Teeth are not only an important part of our mouth, but also a reflection of our overall health. The history of dental medicine goes back thousands of years, and every day scientists are discovering new facts about dental health and care. Recently, archaeologists and dentists uncovered a long-hidden secret about the teeth of 17th century French aristocrat Anne d’Alegre.

During an archaeological dig at Château Laval in northwestern France in 1988, the body of Anne d’Alegre, who died in 1619, was discovered. Her skeleton and teeth, preserved in a lead coffin, became the object of study for scientists. The study, published in the Journal of Archaeological Science: Reports, revealed the surprising fact that Anne d’Alegre used gold wire to prevent her teeth from falling out.

Gold wire is an unusual material to use in dentistry, especially in the 17th century. A “Cone Beam” scan, which uses X-rays to create three-dimensional images, revealed that gold wire was used to bind and tighten several of Anna d’Alegri’s teeth. This was necessary because of the periodontal disease the aristocrat suffered from. She also had an artificial ivory tooth, which was rare for the time.

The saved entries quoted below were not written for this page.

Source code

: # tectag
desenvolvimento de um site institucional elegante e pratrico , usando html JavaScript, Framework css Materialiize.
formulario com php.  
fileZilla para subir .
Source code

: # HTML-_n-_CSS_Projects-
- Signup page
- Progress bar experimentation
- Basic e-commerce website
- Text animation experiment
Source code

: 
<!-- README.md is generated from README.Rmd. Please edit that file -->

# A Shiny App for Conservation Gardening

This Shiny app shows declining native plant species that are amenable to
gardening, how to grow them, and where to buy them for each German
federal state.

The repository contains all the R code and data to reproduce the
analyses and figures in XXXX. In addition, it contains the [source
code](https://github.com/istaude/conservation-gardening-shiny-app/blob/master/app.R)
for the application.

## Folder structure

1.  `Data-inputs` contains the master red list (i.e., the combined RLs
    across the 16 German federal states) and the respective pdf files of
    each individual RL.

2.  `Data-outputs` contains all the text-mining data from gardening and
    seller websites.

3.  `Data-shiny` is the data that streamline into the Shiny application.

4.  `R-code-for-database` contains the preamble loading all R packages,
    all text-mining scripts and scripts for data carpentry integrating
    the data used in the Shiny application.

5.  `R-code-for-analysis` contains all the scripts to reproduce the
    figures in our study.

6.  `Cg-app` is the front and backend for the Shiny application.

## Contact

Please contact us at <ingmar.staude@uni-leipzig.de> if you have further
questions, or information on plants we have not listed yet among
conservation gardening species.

However, as Rosenne Colleter, an archaeologist at the French National Institute for Preventive Archaeological Research and lead author of the study, points out, this exquisite dental work only made matters worse. The gold wires had to be repeatedly tightened, which destabilized adjacent teeth. Thus, despite the attempt to preserve her teeth, Anna d’Alegre suffered pain and discomfort.

It turns out that Anna d’Alegre’s teeth are not only a testament to her health, but also to the difficult times she endured. She was a Huguenot, a Protestant who fought against Catholics in the French religious wars of the 16th century. She was widowed twice and lost her son in battle in Hungary. Her life was full of stress and upheaval, which affected her health, including the condition of her teeth.

Today, tooth and gum problems are still an issue for many people. According to the World Health Organization, nearly one-fifth of the world’s adult population suffers from severe periodontal disease. This emphasizes the importance of proper dental care and regular visits to the dentist.